It was Friday, so the smell of fish cutlets greeted me when I arrived in the assisted living center’s dining room. I knew from discussions with the chef that he likes having me there to play during lunch. The music adds a little pizzazz, he says. He finds it challenging to keep the residents happy when “they have to eat in the same restaurant every day.” With me there, he gets fewer complaints about the food. The lunch bunch also seems to linger and socialize more after eating, content in the pretend piano-bar atmosphere, reminiscing, quizzing each other about song titles and lyrics.
This day, though, the mood was somber. I played a string of upbeat tunes, hoping to jolly the group. Around me, kitchen staff made their rounds. I heard them announcing the menu at each table, as they pointed out the available items on the typed-and-photocopied daily bill of fare. I was aware of the usual slow, deliberate process of diners making mealtime choices, perhaps the most consequential decision of their day.

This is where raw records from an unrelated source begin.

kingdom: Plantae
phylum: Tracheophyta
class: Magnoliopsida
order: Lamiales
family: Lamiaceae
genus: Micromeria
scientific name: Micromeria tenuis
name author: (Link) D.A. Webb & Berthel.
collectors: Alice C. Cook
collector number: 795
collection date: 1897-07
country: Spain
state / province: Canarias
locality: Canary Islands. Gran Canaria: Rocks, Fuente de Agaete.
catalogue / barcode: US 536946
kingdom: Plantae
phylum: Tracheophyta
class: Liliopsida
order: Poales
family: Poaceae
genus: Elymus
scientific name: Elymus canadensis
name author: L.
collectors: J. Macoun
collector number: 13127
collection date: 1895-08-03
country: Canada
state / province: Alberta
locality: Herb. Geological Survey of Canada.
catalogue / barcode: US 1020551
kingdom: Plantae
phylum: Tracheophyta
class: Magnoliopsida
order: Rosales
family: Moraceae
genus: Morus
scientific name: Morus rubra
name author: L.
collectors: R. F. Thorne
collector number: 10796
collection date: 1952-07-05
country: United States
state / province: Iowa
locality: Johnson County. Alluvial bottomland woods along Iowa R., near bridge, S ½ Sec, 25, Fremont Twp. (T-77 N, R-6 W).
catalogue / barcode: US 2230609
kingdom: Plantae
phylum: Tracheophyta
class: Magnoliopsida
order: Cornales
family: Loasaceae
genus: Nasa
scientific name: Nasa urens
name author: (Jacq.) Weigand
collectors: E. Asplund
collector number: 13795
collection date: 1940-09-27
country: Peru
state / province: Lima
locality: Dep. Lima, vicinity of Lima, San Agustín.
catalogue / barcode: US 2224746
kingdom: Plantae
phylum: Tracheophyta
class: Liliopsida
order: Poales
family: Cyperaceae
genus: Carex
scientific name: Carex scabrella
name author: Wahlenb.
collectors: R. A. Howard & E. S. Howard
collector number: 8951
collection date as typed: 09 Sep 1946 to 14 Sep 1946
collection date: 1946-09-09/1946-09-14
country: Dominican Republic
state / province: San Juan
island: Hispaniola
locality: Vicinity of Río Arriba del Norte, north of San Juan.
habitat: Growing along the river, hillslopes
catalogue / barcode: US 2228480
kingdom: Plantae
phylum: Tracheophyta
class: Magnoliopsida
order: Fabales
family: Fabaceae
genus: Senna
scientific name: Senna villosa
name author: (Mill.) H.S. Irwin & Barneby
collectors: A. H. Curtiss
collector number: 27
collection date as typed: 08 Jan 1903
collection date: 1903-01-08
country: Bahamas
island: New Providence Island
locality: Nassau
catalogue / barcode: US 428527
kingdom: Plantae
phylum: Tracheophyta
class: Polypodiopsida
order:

I kept playing, but things remained quiet around me. Soon servers were delivering food to the tables, offering help and chipper encouragement:
I’m going to cut this meat up for you, okay?
Would you like me to butter that bread?
Do you want me to crunch your crackers in your soup? That’s how I like it…
There you go – That looks good!
Constance had chosen tilapia and French fries, and couldn’t open the fiddly foil packet of vinegar. An aide took over the task and began sprinkling the contents on the potatoes. I heard this exchange:
Tell me when.
Put the whole thing on.
Her vinegar-dispensing duties complete, the aide turned to Constance’s tablemate, Bert, and started cutting his turkey in gravy, the alternate menu choice. She chatted as she sliced:
My Grandma used to put it on my hair to make it shiny.
Bert took a moment to consider that. He needed clarification:
After the aide cleared up Bert’s confusion over her grandmother’s beauty secret, the three of them erupted in big, heart-healthy laughter, the kind that gets your blood flowing and just plain feels good. As Norman Cousins put it, “Hearty laughter is a good way to jog internally without having to go outdoors.”